For the last three years, Harold had been convinced that Clara would come back to him if her troubles with the Centre ever got big enough. Now the trouble was big enough, but where was she? All afternoon he had tried not to think of her living up there in the ether, way, way above him, where the power was. At 6:20 he decided it was time to go looking for her.

eighteen
 

C
lara Treadwell did not instantly engage the Psychiatric Centre’s legal machinery. She detested the hospital’s general counsel, Ben Hartley, and decided she would not worry, or take any steps about the Cowles situation until there was an autopsy report determining his cause of death. By her last meeting of the day, however, she was too impatient to endure any more aimless debate about trivial matters. She walked out.

Recently, her span of attention had begun to vary quite a bit. In Washington, where the issues were big ones and the players big-league players, she was alert and fully engaged every second. But in the smaller arena of hospital and university life, the endless round of meetings about hospital departmental problems made her New York life seem routine, almost small-time. The petty politics of the individuals involved, each clinging so desperately to his own little sliver of the power pie, took up a lot of time. The system was an old one, unreformed and clogged with personal agendas. Instead of looking forward to the massive challenges of the new century, psychiatry seemed to be scuttling sideways like a crab, scared and on the defensive. One in ten psychiatrists was involved in a malpractice suit. Insurance companies had cut their payments so far back, they were subsidizing only fifteen days of managed care whether the patient had a food disorder, was a substance abuser, paranoid schizophrenic, or sociopath. Chronic illnesses couldn’t be cured by fifteen days in the hospital, but no one was listening. No one cared.

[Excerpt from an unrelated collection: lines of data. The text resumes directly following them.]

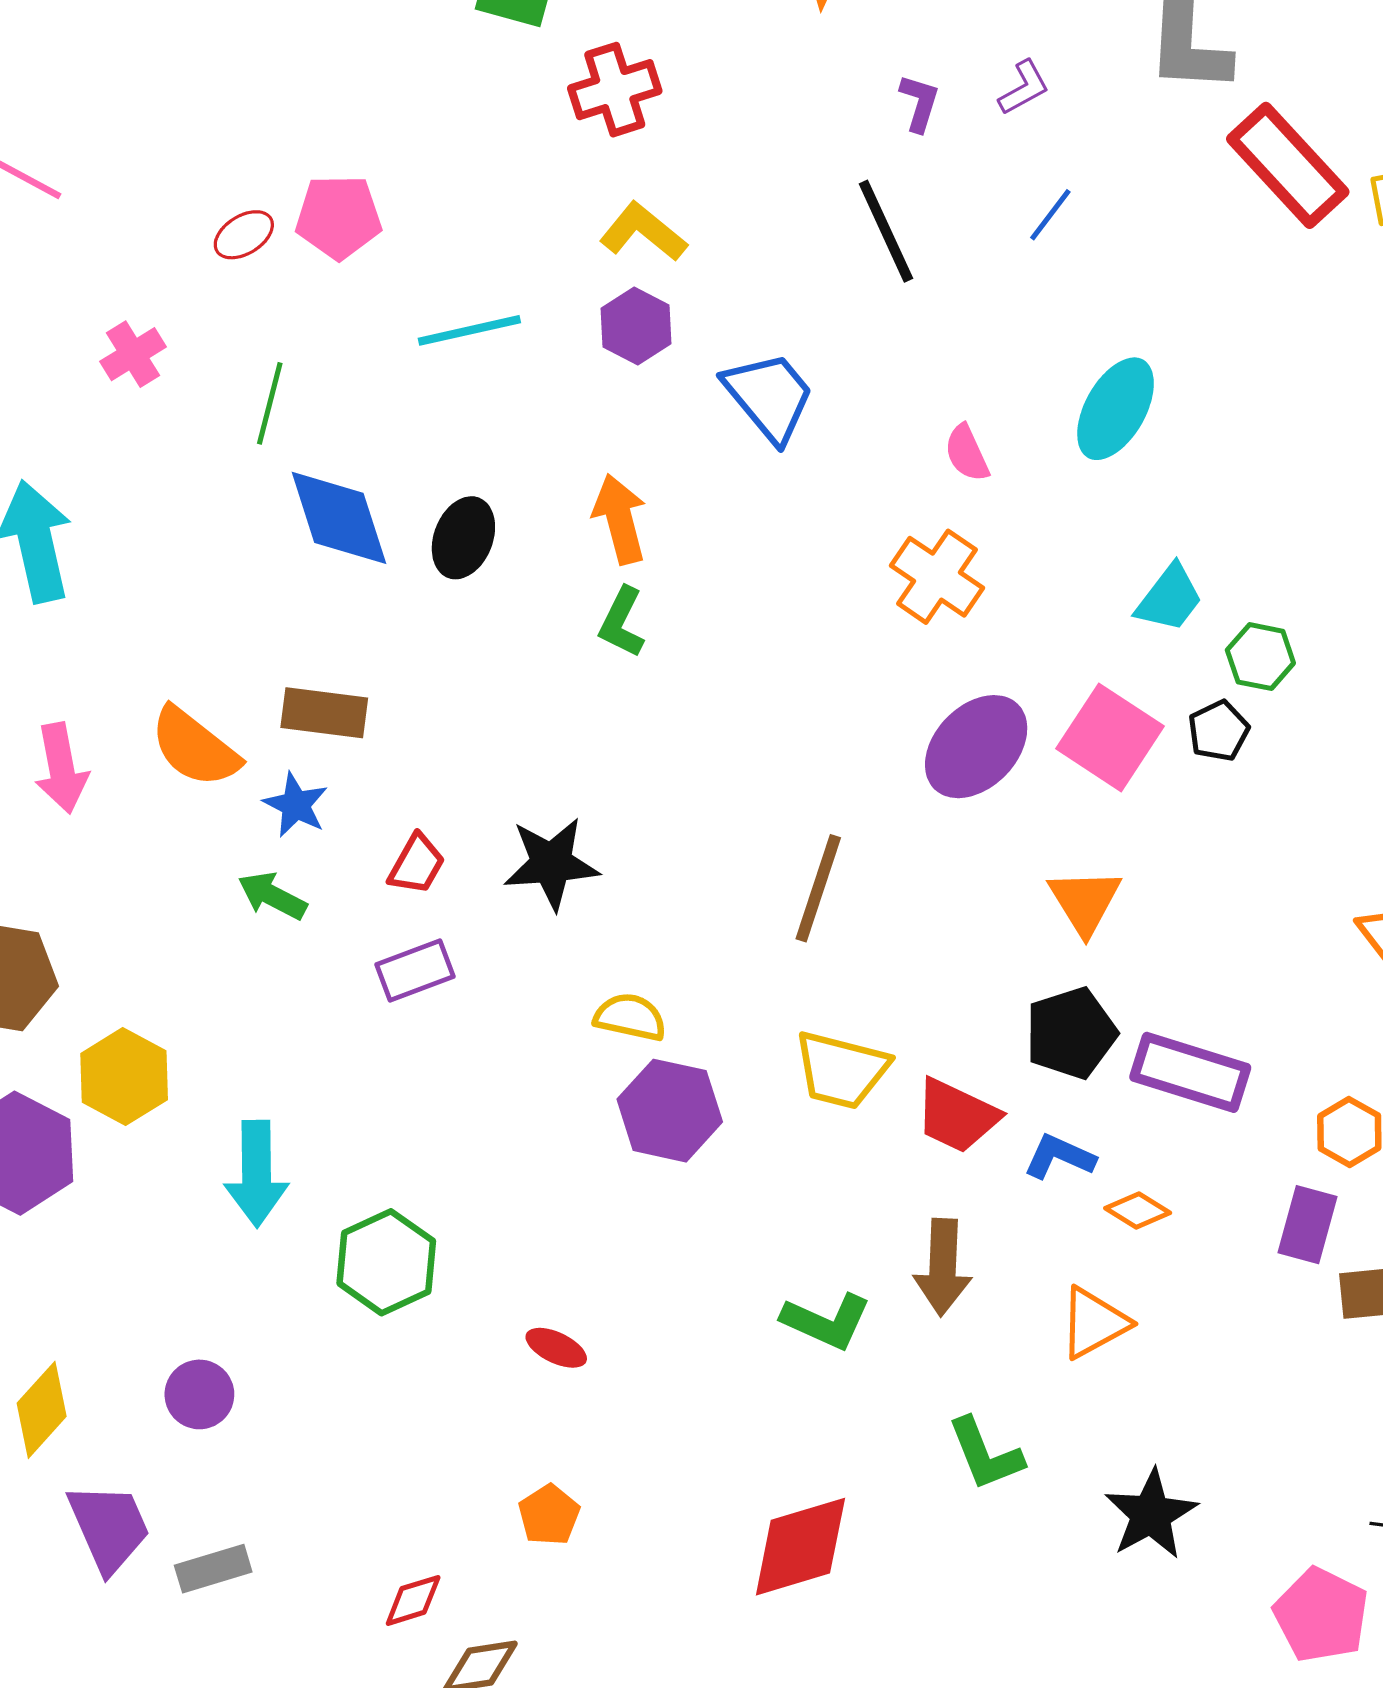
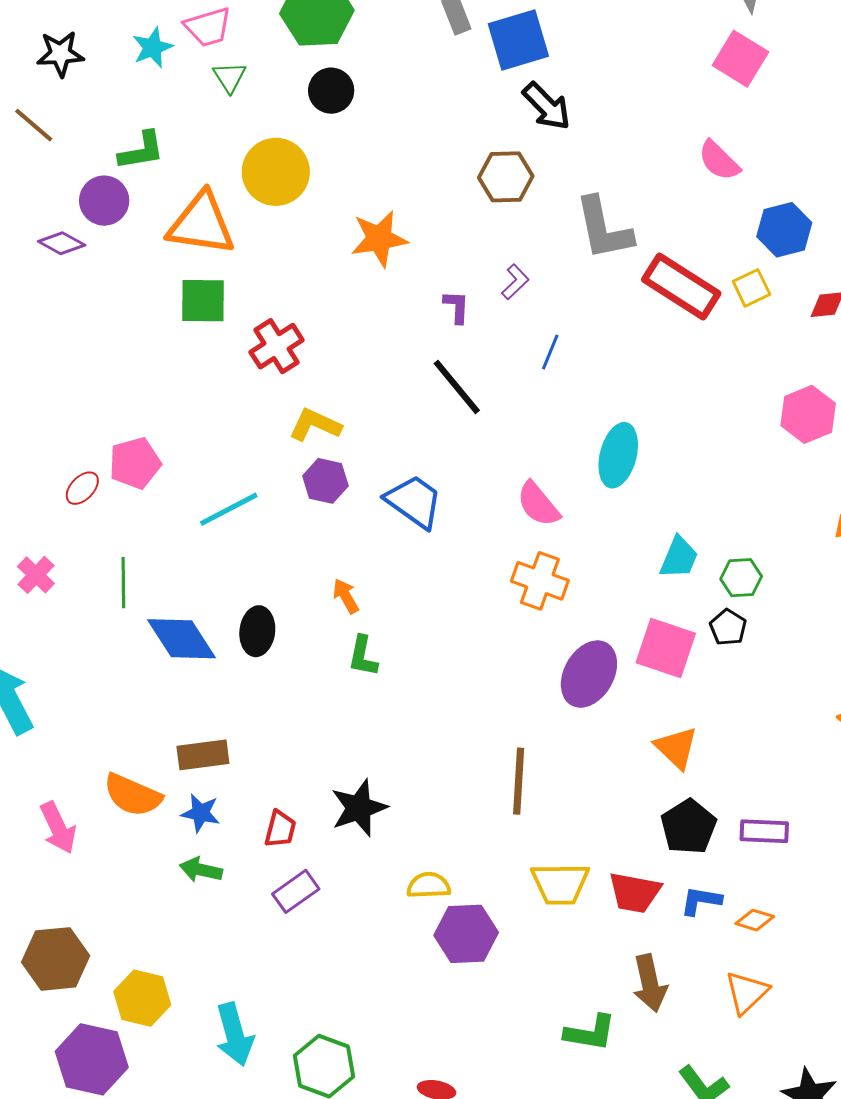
pink semicircle: (967, 453) -> (538, 504), size x1.4
orange arrow: (620, 519) -> (346, 596), size x0.7
purple rectangle: (1190, 1072) -> (764, 831), size x0.7

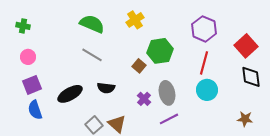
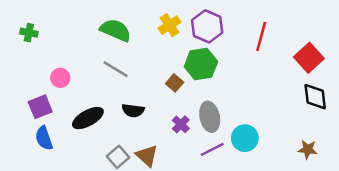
purple hexagon: (204, 29) -> (207, 26), moved
pink circle: (28, 57) -> (60, 78), moved
red line: (204, 63) -> (261, 36), moved
cyan circle: (207, 90) -> (245, 138), moved

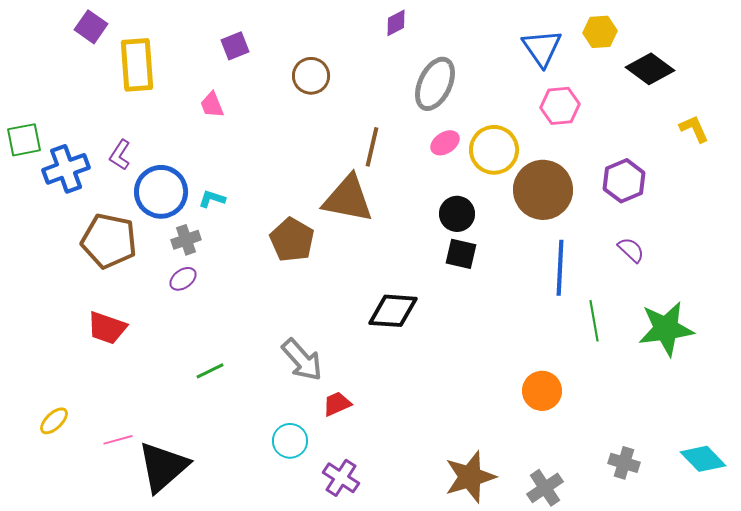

As for therapy, insurance companies were demanding the psyche be treated the same way allergies and heart disease were. They expected pathology to be managed chemically, or surgically removed with a few intensive sessions of dynamic psychotherapy. Psychiatrists scrambled for faster and faster
ways to do their work. It was like walking back in time to when only the rich could afford mental illness. It was small wonder that Clara Treadwell felt better in the intoxicating air of Washington, where power was an alcoholic kick that had no hangover.